Actualités

Faire du sport en fauteuil : est-ce possible ?

Fondation Ellen Poidatz - 24/05/2017

Alexia et Marjorie sont allées poser quelques questions à leur professeur d'EPS, M. Blandeau.

 

A et M: "On ne s'attend pas à trouver un prof d'EPS avec les élèves en fauteuil... Que faites-vous ici ?

- Pendant trop longtemps on a considéré que les élèves en situation de handicap devaient être dispensés des cours d'EPS, ce qui est une bêtise, la loi française dit maintenant que tous les élèves doivent recevoir cet enseignement, en adaptant les conditions ou les activités. Dans les autres centres de Seine et Marne, il y avait des profs d'EPS ou des éducateurs sportifs, seule la Fondation Poidatz n'avait personne. Cette fonction me plaisait, j'ai voulu relever ce défi, le challenge de toujours essayer quelque chose à faire pour chacun, quelle que soit sa situation.

 

A et M: Que représente l'EPS pour des élèves en situation de handicap ?

- Pratiquer l'EPS permet aux élèves en situation de handicap de connaitre ce que vivent les autres élèves dans le milieu ordinaire, de connaitre les activités sportives possibles, mais aussi de mieux se connaitre, d'être plus autonome, de mieux gérer ses capacités propres, ses émotions, et de pouvoir pratiquer en équipe.

 

A et M: Quelles activités peuvent être pratiquées en fauteuil, en chariot, en béquilles ?

- Tennis de table, boccia, sarbacane, tir à la carabine, jeu de la balle invisible sont des activités qui peuvent être pratiquées par tous, ensuite on peut rajouter athlétisme, jonglage et basket fauteuil pour les jeunes en fauteuil ou debout.

 

A et M: Les élèves sont-ils mélangés ou faites-vous des groupes en fonction de leur position ou de leurs besoins ?

- Les deux, parfois je laisse les élèves mélangés à faire la même activité, mais sous des formes différentes, et parfois je regroupe les élèves en fonction de leur position ou capacités afin de leur proposer des activités qui leur sont plus favorables.

 

A et M: Organisez-vous des compétitions sportives en extérieur ?
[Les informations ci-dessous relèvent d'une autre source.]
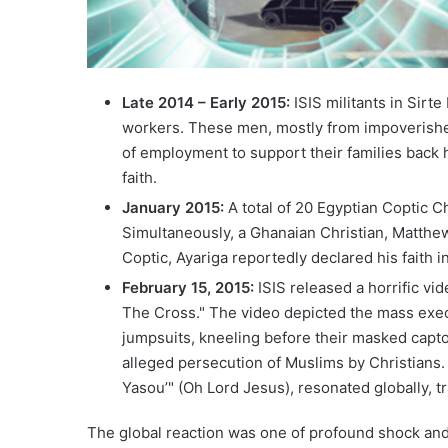
Late 2014 – Early 2015:
ISIS militants in Sirt
workers. These men, mostly from impoverished 
of employment to support their families back h
faith.
January 2015:
A total of 20 Egyptian Coptic C
Simultaneously, a Ghanaian Christian, Matthe
Coptic, Ayariga reportedly declared his faith i
February 15, 2015:
ISIS released a horrific vi
The Cross." The video depicted the mass exec
jumpsuits, kneeling before their masked capt
alleged persecution of Muslims by Christians. 
Yasou’" (Oh Lord Jesus), resonated globally, t
The global reaction was one of profound shock and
- Oui, il y a surtout le "sport partagé" de l'UNSS, mais aussi des compétitions de la Fédération Handisport, il y a des compétitions départementales, régionales et nationales.

 

A et M: Comment se déroulent les compétitions sportives avec des élèves en situation de handicap ?

- En "sport partagé", on constitue des équipes de 4, avec 2 élèves des centres et 2 élèves de collège ou de lycée, afin de rencontrer d'autres équipes constituées de la même manière autour du tennis de table, de l'athlétisme ou encore du tir à l'arc et à la sarbacane.

En compétition handisport, les jeunes pratiquent avec d'autres jeunes qui ont les même capacités physiques qu'eux.

 

A et M: Qu'est ce que les compétitions sportives apportent aux jeunes ?

- La possibilité de rencontrer d'autres jeunes, valides ou non, de sortir des centres, de se tester et se mesurer à d'autres jeunes, de vivre des émotions particulières, de gagner en maitrise de soi.

 

A et M: Pensez-vous que ces compétitions en extérieur font évoluer le regard des valides sur le handicap ?

- Certainement, sans aucun doute, beaucoup de personnes "dites valides" méconnaissent le handicap et sont gênées, mal à l'aise, et ne se rendent pas compte que ce sont les situations mal pensées, mal réfléchies qui créent du handicap, et que ce dernier peut être "diminué" si on adapte mieux les situations de la vie courante. Je pense que les compétitions sportives "partagées" permettent aux gens de mieux connaitre les différences existantes, de mieux réfléchir aux adaptations nécessaires à chacun afin d'améliorer le vivre ensemble."